Task: Count the lines in the records below that contain the string "Финанс", and give only that number.

Supplied data:
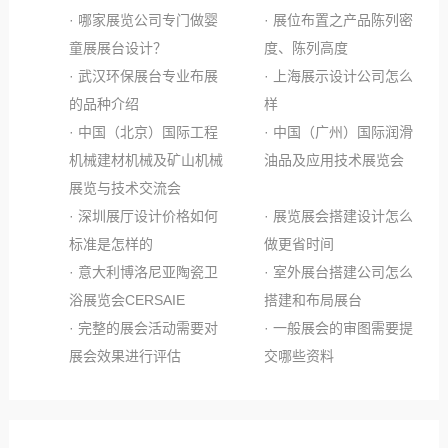
· 哪家展览公司专门做婴
· 展位布置之产品陈列密
童展展台设计？
度、陈列高度
· 武汉环保展台专业布展
· 上海展示设计公司怎么
的品种介绍
样
· 中国（北京）国际工程
· 中国（广州）国际润滑
机械建材机械及矿山机械
油品及应用技术展览会
展览与技术交流会
· 深圳展厅设计价格如何
· 展览展会搭建设计怎么
标准是怎样的
做更省时间
· 意大利博洛尼亚陶瓷卫
· 室外展台搭建公司怎么
浴展览会CERSAIE
搭建和布局展台
· 完整的展会活动需要对
· 一般展会的审图需要提
展会效果进行评估
交哪些资料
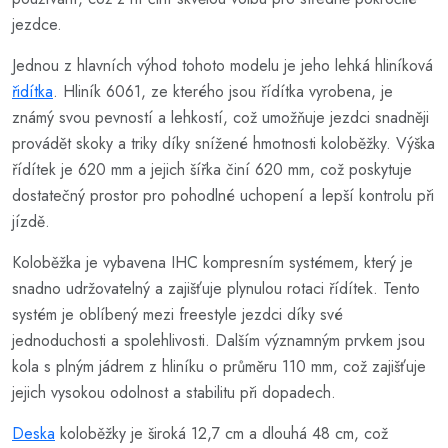
jezdce.
Jednou z hlavních výhod tohoto modelu je jeho lehká hliníková
řidítka
. Hliník 6061, ze kterého jsou řídítka vyrobena, je
známý svou pevností a lehkostí, což umožňuje jezdci snadněji
provádět skoky a triky díky snížené hmotnosti koloběžky. Výška
řídítek je 620 mm a jejich šířka činí 620 mm, což poskytuje
dostatečný prostor pro pohodlné uchopení a lepší kontrolu při
jízdě.
Koloběžka je vybavena IHC kompresním systémem, který je
snadno udržovatelný a zajišťuje plynulou rotaci řídítek. Tento
systém je oblíbený mezi freestyle jezdci díky své
jednoduchosti a spolehlivosti. Dalším významným prvkem jsou
kola s plným jádrem z hliníku o průměru 110 mm, což zajišťuje
jejich vysokou odolnost a stabilitu při dopadech.
Deska
koloběžky je široká 12,7 cm a dlouhá 48 cm, což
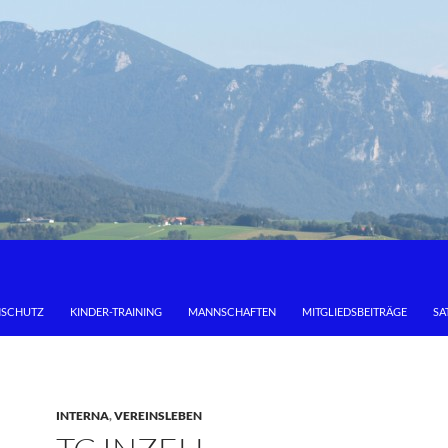
NSCHUTZ
KINDER-TRAINING
MANNSCHAFTEN
MITGLIEDSBEITRÄGE
SA
INTERNA
,
VEREINSLEBEN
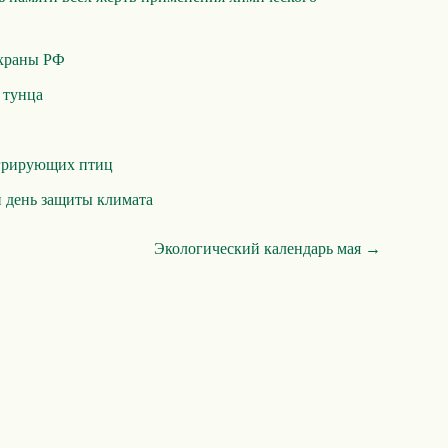
храны РФ
 тунца
грирующих птиц
день защиты климата
Экологический календарь мая →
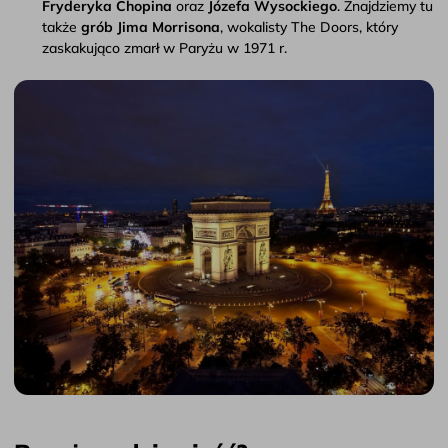
Fryderyka Chopina
oraz
Józefa Wysockiego
. Znajdziemy tu
także
grób Jima Morrisona
, wokalisty The Doors, który
zaskakująco zmarł w Paryżu w 1971 r.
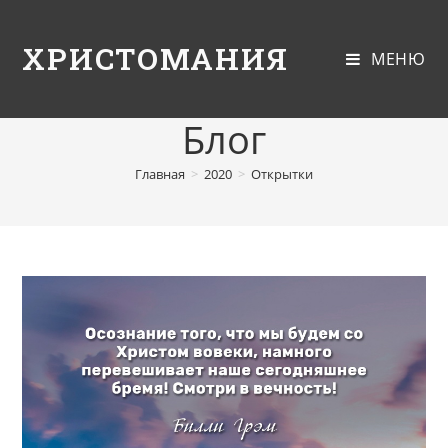
ХРИСТОМАНИЯ
МЕНЮ
Блог
Главная
>
2020
>
Открытки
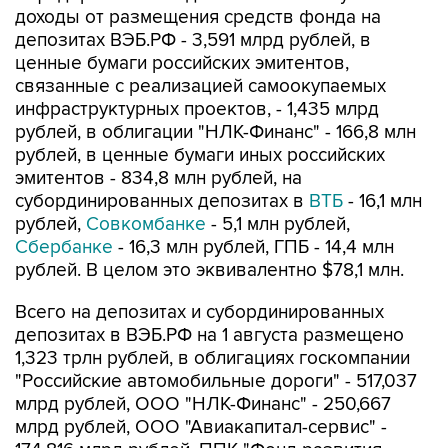
доходы от размещения средств фонда на
депозитах ВЭБ.РФ - 3,591 млрд рублей, в
ценные бумаги российских эмитентов,
связанные с реализацией самоокупаемых
инфраструктурных проектов, - 1,435 млрд
рублей, в облигации "НЛК-Финанс" - 166,8 млн
рублей, в ценные бумаги иных российских
эмитентов - 834,8 млн рублей, на
субординированных депозитах в
ВТБ
- 16,1 млн
рублей,
Совкомбанке
- 5,1 млн рублей,
Сбербанке
- 16,3 млн рублей, ГПБ - 14,4 млн
рублей. В целом это эквивалентно $78,1 млн.
Всего на депозитах и субординированных
депозитах в ВЭБ.РФ на 1 августа размещено
1,323 трлн рублей, в облигациях госкомпании
"Российские автомобильные дороги" - 517,037
млрд рублей, ООО "НЛК-Финанс" - 250,667
млрд рублей, ООО "Авиакапитал-сервис" -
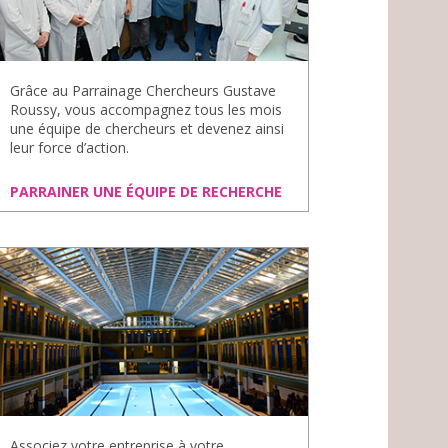
Grâce au Parrainage Chercheurs Gustave
Roussy, vous accompagnez tous les mois
une équipe de chercheurs et devenez ainsi
leur force d’action.
PARRAINER UNE ÉQUIPE DE RECHERCHE
Associez votre entreprise à votre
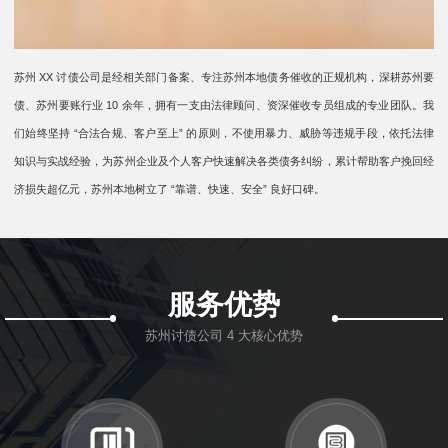
苏州 XX 讨债公司是经相关部门备案、专注苏州本地债务催收的正规机构，深耕苏州要
债、苏州要账行业 10 余年，拥有一支由法律顾问、资深催收专员组成的专业团队。我
们始终坚持 “合法合规、客户至上” 的原则，不使用暴力、威胁等违规手段，依托法律
知识与实战经验，为苏州企业及个人客户快速解决各类债务纠纷，累计帮助客户挽回经
济损失超亿元，苏州本地树立了 “靠谱、快速、安全” 良好口碑。
服务优势
苏州讨债公司 4 大核心优势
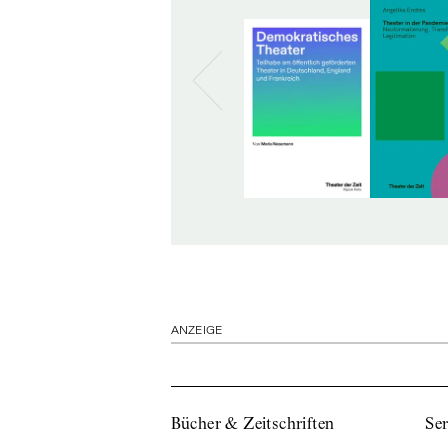
ANZEIGE
Bücher & Zeitschriften
Ser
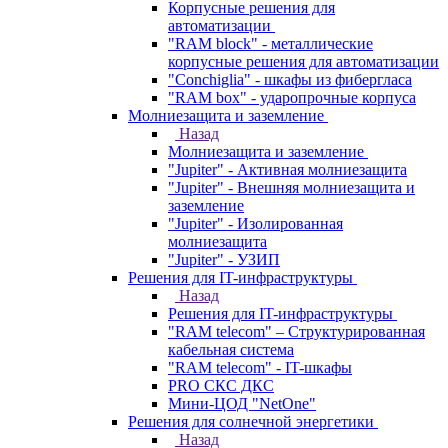
Корпусные решения для
автоматизации
"RAM block" - металлические
корпусные решения для автоматизации
"Conchiglia" - шкафы из фибергласа
"RAM box" - ударопрочные корпуса
Молниезащита и заземление
Назад
Молниезащита и заземление
"Jupiter" - Активная молниезащита
"Jupiter" - Внешняя молниезащита и
заземление
"Jupiter" - Изолированная
молниезащита
"Jupiter" - УЗИП
Решения для IT-инфраструктуры
Назад
Решения для IT-инфраструктуры
"RAM telecom" – Структурированная
кабельная система
"RAM telecom" - IT-шкафы
PRO СКС ДКС
Мини-ЦОД "NetOne"
Решения для солнечной энергетики
Назад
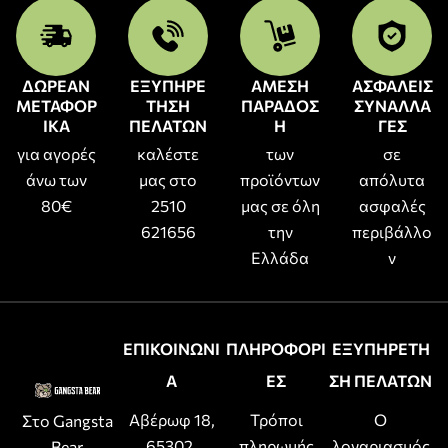
ΔΩΡΕΑΝ
ΕΞΥΠΗΡΕ
ΑΜΕΣΗ
ΑΣΦΑΛΕΙΣ
ΜΕΤΑΦΟΡ
ΤΗΣΗ
ΠΑΡΑΔΟΣ
ΣΥΝΑΛΛΑ
ΙΚΑ
ΠΕΛΑΤΩΝ
Η
ΓΕΣ
για αγορές
καλέστε
των
σε
άνω των
μας στο
προϊόντων
απόλυτα
80€
2510
μας σε όλη
ασφαλές
621656
την
περιβάλλο
Ελλάδα
ν
ΕΠΙΚΟΙΝΩΝΙ
ΠΛΗΡΟΦΟΡΙ
ΕΞΥΠΗΡΕΤΗ
Α
ΕΣ
ΣΗ ΠΕΛΑΤΩΝ
Αβέρωφ 18,
Τρόποι
Ο
Στο Gangsta
65302,
πληρωμής
λογαριασμός
Bear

Result for this exercise: 2